Provided passage START

2 See, the Lord has one who is mighty and strong;
like a storm of hail, a destroying tempest,
like a storm of mighty, overflowing waters;
with his hand he will hurl them down to the earth.
3 Trampled under foot will be
the proud garland of the drunkards of Ephraim.
4 And the fading flower of its glorious beauty,
which is on the head of those bloated with rich food,
will be like a first-ripe fig before the summer;
whoever sees it, eats it up
as soon as it comes to hand.5 On that day the Lord of hosts will be a garland of glory,
and a diadem of beauty, to the remnant of his people;
6 and a spirit of justice to the one who sits in judgement,
and strength to those who turn back the battle at the gate.7 These also reel with wine
and stagger with strong drink;
the priest and the prophet reel with strong drink,
they are confused with wine,
they stagger with strong drink;
they err in vision,
they stumble in giving judgement.
8 All tables are covered with filthy vomit;
no place is clean.9 ‘Whom will he teach knowledge,
and to whom will he explain the message?
Those who are weaned from milk,
those taken from the breast?
10 For it is precept upon precept, precept upon precept,
line upon line, line upon line,
here a little, there a little.’11 Truly, with stammering lip
and with alien tongue
he will speak to this people,
12 to whom he has said,
‘This is rest;
give rest to the weary;
and this is repose’;
yet they would not hear.
13 Therefore the word of the Lord will be to them,
‘Precept upon precept, precept upon precept,
line upon line, line upon line,
here a little, there a little’;
in order that they may go, and fall backwards,
and be broken, and snared, and taken. – Isaiah 28.1-13
Following our roadmap, we are between the Old Core and Oracles, and the prose from II Kings – which is to say we are in a bit of a spaghetti junction, and I’m not quite sure what is going on.

From Wikipedia; from here.

Provided passage END
Given data START

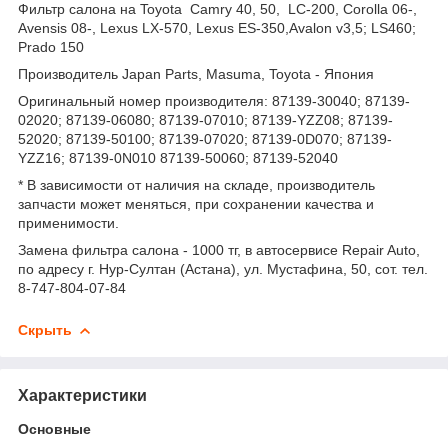
Фильтр салона на Toyota Camry 40, 50, LC-200, Corolla 06-,
Avensis 08-, Lexus LX-570, Lexus ES-350,Avalon v3,5; LS460;
Prado 150
Производитель Japan Parts, Masuma, Toyota - Япония
Оригинальный номер производителя: 87139-30040; 87139-
02020; 87139-06080; 87139-07010; 87139-YZZ08; 87139-
52020; 87139-50100; 87139-07020; 87139-0D070; 87139-
YZZ16; 87139-0N010 87139-50060; 87139-52040
* В зависимости от наличия на складе, производитель
запчасти может меняться, при сохранении качества и
применимости.
Замена фильтра салона - 1000 тг, в автосервисе Repair Auto,
по адресу г. Нур-Султан (Астана), ул. Мустафина, 50, сот. тел.
8-747-804-07-84
Скрыть
Характеристики
Основные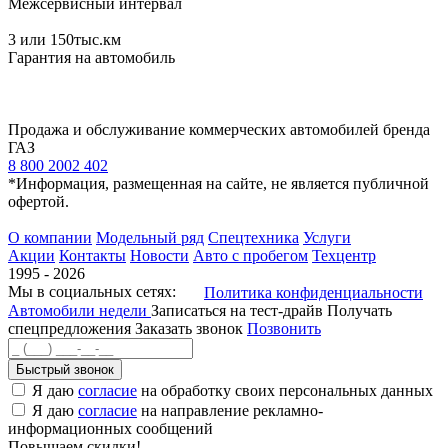
Межсервисный интервал
3
или 150тыс.км
Гарантия на автомобиль
Продажа и обслуживание коммерческих автомобилей бренда
ГАЗ
8 800 2002 402
*Информация, размещенная на сайте, не является публичной
офертой.
О компании
Модельный ряд
Спецтехника
Услуги
Акции
Контакты
Новости
Авто с пробегом
Техцентр
1995 - 2026
Мы в социальных сетях:
Политика конфиденциальности
Автомобили недели
Записаться на тест-драйв
Получать
спецпредложения
Заказать звонок
Позвонить
Быстрый звонок
Я даю
согласие
на обработку своих персональных данных
Я даю
согласие
на направление рекламно-
информационных сообщений
Повышаем скидки!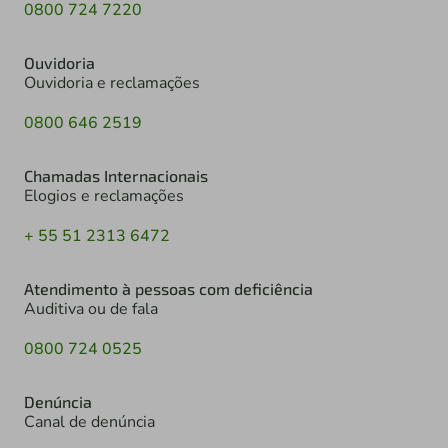
0800 724 7220
Ouvidoria
Ouvidoria e reclamações
0800 646 2519
Chamadas Internacionais
Elogios e reclamações
+ 55 51 2313 6472
Atendimento à pessoas com deficiência
Auditiva ou de fala
0800 724 0525
Denúncia
Canal de denúncia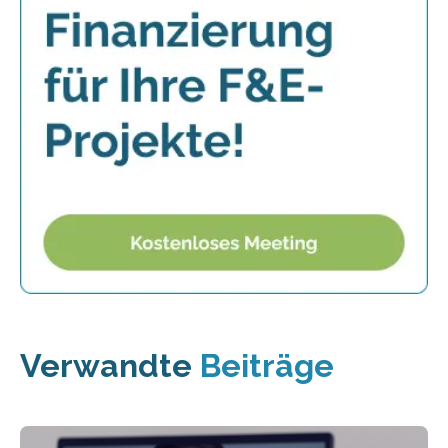
Verwandte
Beiträge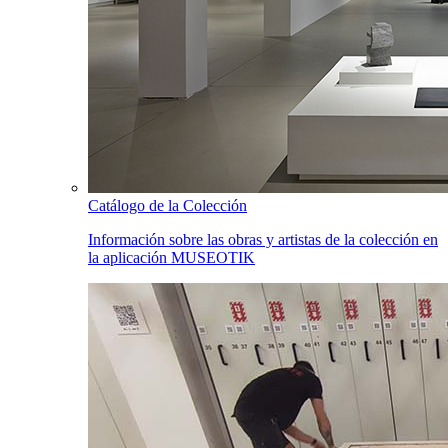
Catálogo de la Colección
Información sobre las obras y artistas de la colección en
la aplicación MUSEOTIK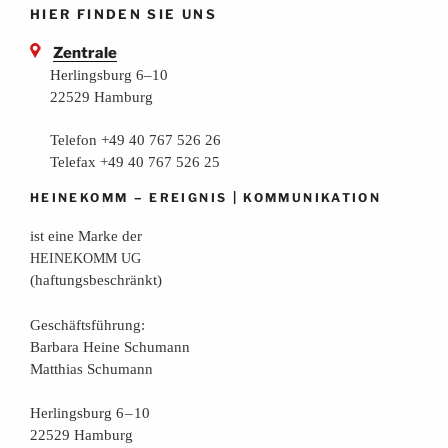
HIER FINDEN SIE UNS
Zentrale
Herlingsburg 6–10
22529 Hamburg
Telefon +49 40 767 526 26
Telefax +49 40 767 526 25
–
|
HEINEKOMM
EREIGNIS
KOMMUNIKATION
ist eine Mar­ke der
HEINEKOMM
UG
(haf­tungs­be­schränkt)
Geschäfts­füh­rung:
Bar­ba­ra Hei­ne Schumann
Mat­thi­as Schumann
Her­lings­burg 6 – 10
22529 Hamburg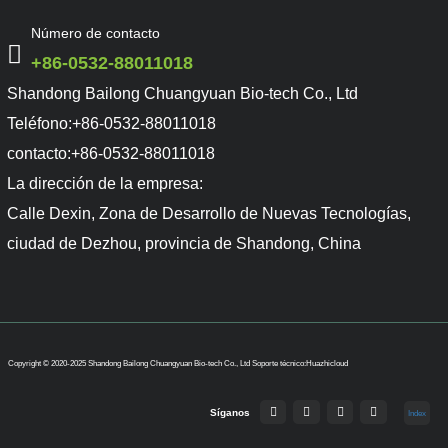
Número de contacto
+86-0532-88011018
Shandong Bailong Chuangyuan Bio-tech Co., Ltd
Teléfono:
+86-0532-88011018
contacto:
+86-0532-88011018
La dirección de la empresa:
Calle Dexin, Zona de Desarrollo de Nuevas Tecnologías,
ciudad de Dezhou, provincia de Shandong, China
Copyright © 2020-2025 Shandong Bailong Chuangyuan Bio-tech Co., Ltd
Soporte técnico:Huazhicloud
Síganos
Index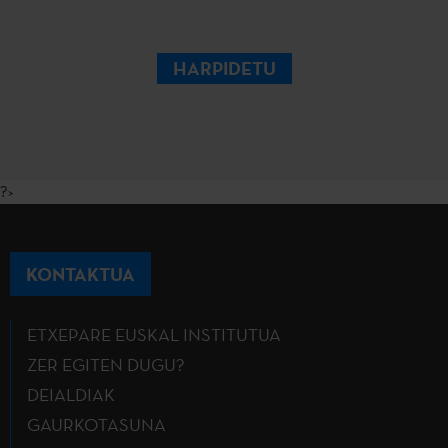
HARPIDETU
?>
KONTAKTUA
ETXEPARE EUSKAL INSTITUTUA
ZER EGITEN DUGU?
DEIALDIAK
GAURKOTASUNA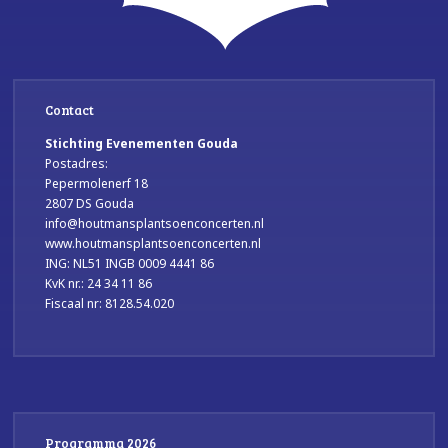
Contact
Stichting Evenementen Gouda
Postadres:
Pepermolenerf 18
2807 DS Gouda
info@houtmansplantsoenconcerten.nl
www.houtmansplantsoenconcerten.nl
ING: NL51 INGB 0009 4441 86
KvK nr.: 24 34 11 86
Fiscaal nr: 8128.54.020
Programma 2026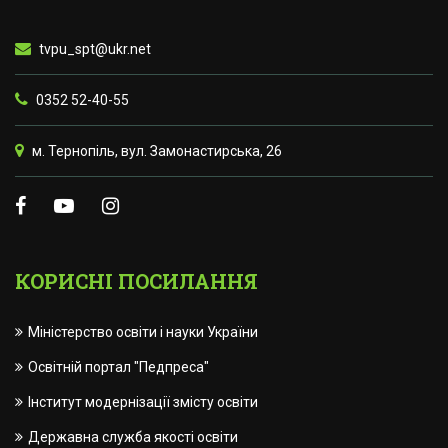
tvpu_spt@ukr.net
0352 52-40-55
м. Тернопіль, вул. Замонастирська, 26
КОРИСНІ ПОСИЛАННЯ
Міністерство освіти і науки України
Освітній портал "Педпреса"
Інститут модернізації змісту освіти
Державна служба якості освіти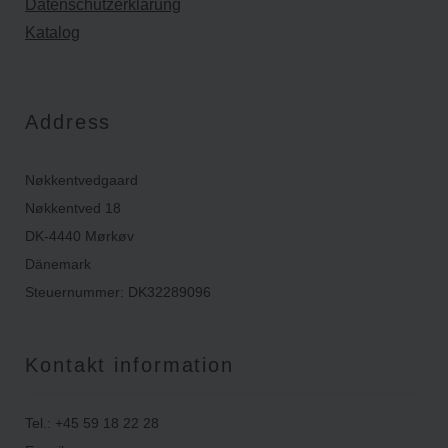
Datenschutzerklärung
Katalog
Address
Nøkkentvedgaard
Nøkkentved 18
DK-4440 Mørkøv
Dänemark
Steuernummer: DK32289096
Kontakt information
Tel.: +45 59 18 22 28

Given data END

→ Assigned task: Repeat, word for word, the part of the Isaiah passage above that opens with the words "13 Therefore the" and closes with "Wikipedia; from here.".

→ Task answer:
13 Therefore the word of the Lord will be to them,
‘Precept upon precept, precept upon precept,
line upon line, line upon line,
here a little, there a little’;
in order that they may go, and fall backwards,
and be broken, and snared, and taken. – Isaiah 28.1-13
Following our roadmap, we are between the Old Core and Oracles, and the prose from II Kings – which is to say we are in a bit of a spaghetti junction, and I’m not quite sure what is going on.

From Wikipedia; from here.